A faithful copy of all the data is required; pictures should not be included.

----- RECORDS

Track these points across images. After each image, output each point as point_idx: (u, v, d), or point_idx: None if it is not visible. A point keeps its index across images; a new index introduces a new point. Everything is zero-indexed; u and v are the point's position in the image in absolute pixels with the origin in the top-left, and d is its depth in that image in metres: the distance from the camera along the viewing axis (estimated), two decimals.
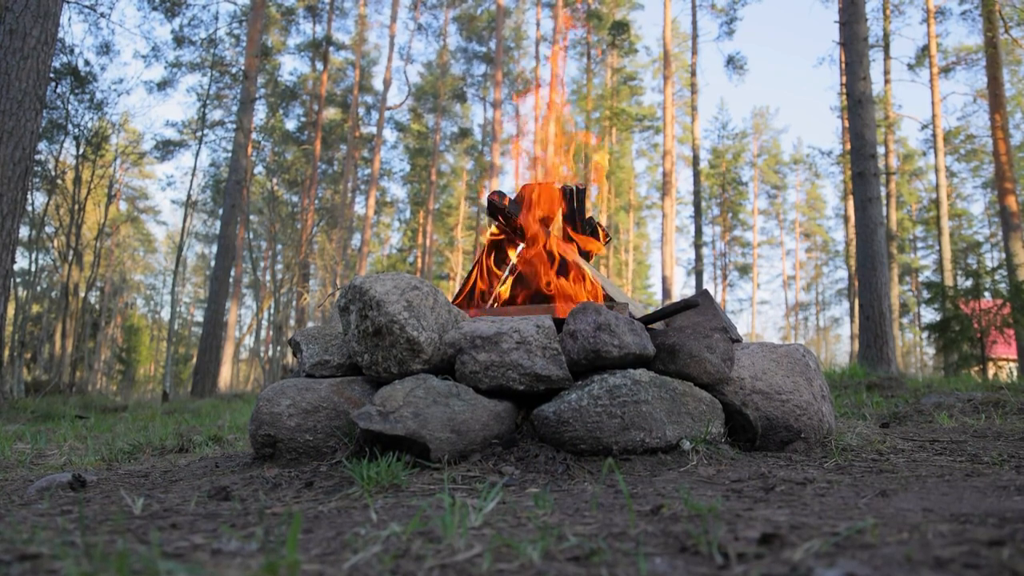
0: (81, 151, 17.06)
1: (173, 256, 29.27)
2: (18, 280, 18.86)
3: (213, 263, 17.51)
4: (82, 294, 19.26)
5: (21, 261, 19.99)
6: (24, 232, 16.37)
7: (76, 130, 16.80)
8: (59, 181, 17.14)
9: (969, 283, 10.85)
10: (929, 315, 26.92)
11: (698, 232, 23.10)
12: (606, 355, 1.98)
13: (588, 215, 3.09)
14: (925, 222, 33.34)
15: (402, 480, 1.61)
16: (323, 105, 26.95)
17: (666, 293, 21.23)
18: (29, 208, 15.60)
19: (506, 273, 3.06)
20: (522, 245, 2.98)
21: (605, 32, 27.36)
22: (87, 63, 17.21)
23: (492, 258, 3.05)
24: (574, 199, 3.01)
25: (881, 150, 23.05)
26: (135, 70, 76.76)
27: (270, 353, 25.80)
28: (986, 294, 10.72)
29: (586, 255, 3.14)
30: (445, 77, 29.44)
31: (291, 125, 27.83)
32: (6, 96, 6.54)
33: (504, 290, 2.99)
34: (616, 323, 2.02)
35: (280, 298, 22.25)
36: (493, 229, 3.08)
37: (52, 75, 10.73)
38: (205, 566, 0.92)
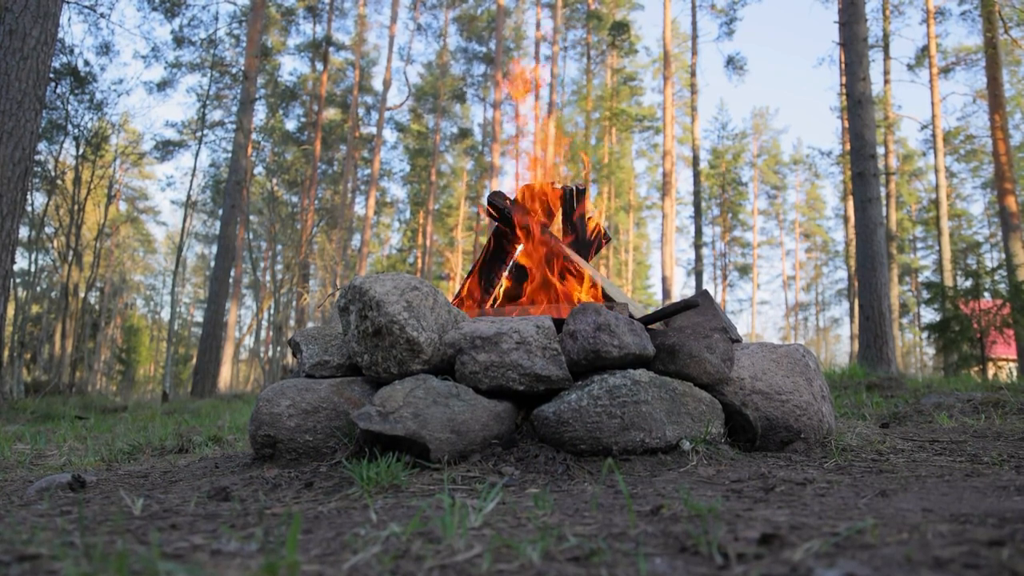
0: (81, 151, 17.06)
1: (173, 256, 29.26)
2: (18, 280, 18.86)
3: (213, 263, 17.51)
4: (82, 294, 19.26)
5: (21, 261, 20.00)
6: (24, 232, 16.37)
7: (76, 130, 16.80)
8: (59, 181, 17.13)
9: (969, 283, 10.86)
10: (929, 315, 26.93)
11: (698, 232, 23.11)
12: (606, 355, 1.98)
13: (588, 215, 3.09)
14: (925, 222, 33.34)
15: (402, 480, 1.61)
16: (323, 105, 26.96)
17: (666, 293, 21.24)
18: (29, 208, 15.60)
19: (506, 273, 3.06)
20: (522, 245, 2.98)
21: (605, 32, 27.37)
22: (87, 63, 17.21)
23: (492, 258, 3.05)
24: (574, 199, 3.01)
25: (881, 150, 23.05)
26: (135, 70, 76.88)
27: (270, 353, 25.80)
28: (986, 294, 10.73)
29: (586, 255, 3.13)
30: (445, 77, 29.44)
31: (291, 125, 27.86)
32: (6, 96, 6.54)
33: (504, 290, 2.99)
34: (616, 323, 2.02)
35: (280, 298, 22.24)
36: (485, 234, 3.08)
37: (52, 75, 10.73)
38: (205, 567, 0.92)
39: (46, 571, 0.91)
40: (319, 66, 27.53)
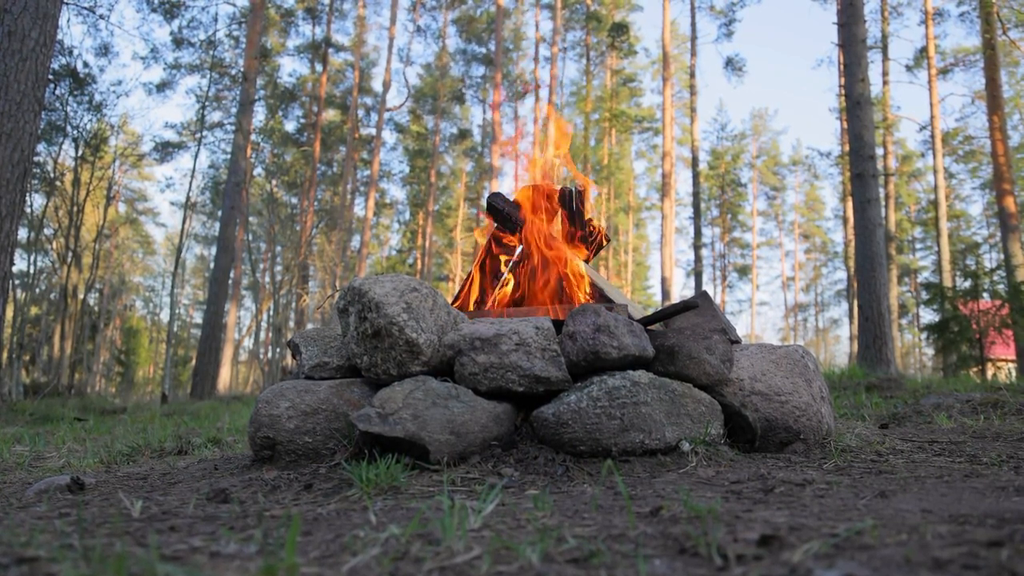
0: (80, 153, 17.05)
1: (172, 258, 29.23)
2: (17, 282, 18.83)
3: (212, 265, 17.50)
4: (81, 296, 19.24)
5: (20, 263, 19.96)
6: (23, 234, 16.35)
7: (75, 132, 16.79)
8: (58, 183, 17.11)
9: (968, 284, 10.87)
10: (928, 316, 26.91)
11: (697, 233, 23.13)
12: (605, 357, 1.98)
13: (587, 216, 3.09)
14: (924, 223, 33.36)
15: (401, 482, 1.61)
16: (322, 107, 26.96)
17: (665, 294, 21.24)
18: (28, 210, 15.57)
19: (505, 275, 3.06)
20: (521, 246, 2.98)
21: (604, 34, 27.39)
22: (86, 65, 17.22)
23: (491, 260, 3.05)
24: (573, 200, 3.02)
25: (880, 151, 23.04)
26: (134, 72, 76.95)
27: (269, 355, 25.79)
28: (985, 295, 10.74)
29: (585, 256, 3.13)
30: (444, 79, 29.45)
31: (290, 127, 27.84)
32: (5, 98, 6.54)
33: (503, 292, 2.99)
34: (615, 325, 2.02)
35: (279, 300, 22.23)
36: (480, 233, 3.08)
37: (51, 77, 10.73)
38: (203, 569, 0.92)
39: (45, 573, 0.90)
40: (318, 67, 27.53)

----------

WRITTEN RESPONSE –
Track these points across images. After each image, output each point as point_idx: (u, v, d), or point_idx: None if it is not visible. A point keeps its index across images; a new index introduces a new point. Everything is zero-indexed; u and v are the point's position in the image in absolute pixels with the origin in the top-left, and d is its depth in that image in metres: the distance from the camera along the viewing axis (estimated), two decimals.
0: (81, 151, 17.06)
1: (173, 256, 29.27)
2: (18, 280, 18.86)
3: (213, 263, 17.51)
4: (82, 294, 19.26)
5: (21, 261, 19.99)
6: (24, 232, 16.37)
7: (76, 130, 16.80)
8: (59, 181, 17.14)
9: (969, 283, 10.85)
10: (929, 315, 26.92)
11: (698, 232, 23.10)
12: (606, 355, 1.98)
13: (588, 215, 3.09)
14: (925, 222, 33.34)
15: (402, 480, 1.61)
16: (323, 105, 26.95)
17: (666, 293, 21.23)
18: (29, 208, 15.60)
19: (506, 273, 3.06)
20: (522, 245, 2.98)
21: (605, 32, 27.36)
22: (87, 63, 17.21)
23: (492, 258, 3.05)
24: (574, 199, 3.01)
25: (881, 150, 23.05)
26: (135, 70, 76.76)
27: (270, 353, 25.80)
28: (986, 294, 10.72)
29: (586, 255, 3.14)
30: (445, 77, 29.44)
31: (291, 125, 27.83)
32: (6, 96, 6.54)
33: (504, 290, 2.99)
34: (616, 323, 2.02)
35: (280, 298, 22.25)
36: (493, 229, 3.08)
37: (52, 75, 10.73)
38: (205, 566, 0.92)
0: (81, 151, 17.06)
1: (173, 256, 29.26)
2: (18, 280, 18.86)
3: (213, 263, 17.51)
4: (82, 294, 19.26)
5: (21, 261, 20.00)
6: (24, 232, 16.37)
7: (76, 130, 16.80)
8: (59, 181, 17.13)
9: (969, 283, 10.86)
10: (929, 315, 26.93)
11: (698, 232, 23.11)
12: (606, 355, 1.98)
13: (588, 215, 3.09)
14: (925, 222, 33.34)
15: (402, 480, 1.61)
16: (323, 105, 26.96)
17: (666, 293, 21.24)
18: (29, 208, 15.60)
19: (506, 273, 3.06)
20: (522, 245, 2.98)
21: (605, 32, 27.37)
22: (87, 63, 17.21)
23: (492, 258, 3.05)
24: (574, 199, 3.01)
25: (881, 150, 23.05)
26: (135, 70, 76.88)
27: (270, 353, 25.80)
28: (986, 294, 10.73)
29: (586, 255, 3.13)
30: (445, 77, 29.44)
31: (291, 125, 27.86)
32: (6, 96, 6.54)
33: (504, 290, 2.99)
34: (616, 323, 2.02)
35: (280, 298, 22.24)
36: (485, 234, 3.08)
37: (52, 75, 10.73)
38: (205, 567, 0.92)
39: (46, 571, 0.91)
40: (319, 66, 27.53)
0: (80, 153, 17.05)
1: (172, 258, 29.23)
2: (17, 282, 18.83)
3: (212, 265, 17.50)
4: (81, 296, 19.24)
5: (20, 263, 19.96)
6: (23, 234, 16.35)
7: (75, 132, 16.79)
8: (58, 183, 17.11)
9: (968, 284, 10.87)
10: (928, 316, 26.91)
11: (697, 233, 23.13)
12: (605, 357, 1.98)
13: (587, 216, 3.09)
14: (924, 223, 33.36)
15: (401, 482, 1.61)
16: (322, 107, 26.96)
17: (665, 294, 21.24)
18: (28, 210, 15.57)
19: (505, 275, 3.06)
20: (521, 246, 2.98)
21: (604, 34, 27.39)
22: (86, 65, 17.22)
23: (491, 260, 3.05)
24: (573, 200, 3.02)
25: (880, 151, 23.04)
26: (134, 72, 76.95)
27: (269, 355, 25.79)
28: (985, 295, 10.74)
29: (585, 256, 3.13)
30: (444, 79, 29.45)
31: (290, 127, 27.84)
32: (5, 98, 6.54)
33: (503, 292, 2.99)
34: (615, 325, 2.02)
35: (279, 300, 22.23)
36: (480, 233, 3.08)
37: (51, 77, 10.73)
38: (203, 569, 0.92)
39: (45, 573, 0.90)
40: (318, 67, 27.53)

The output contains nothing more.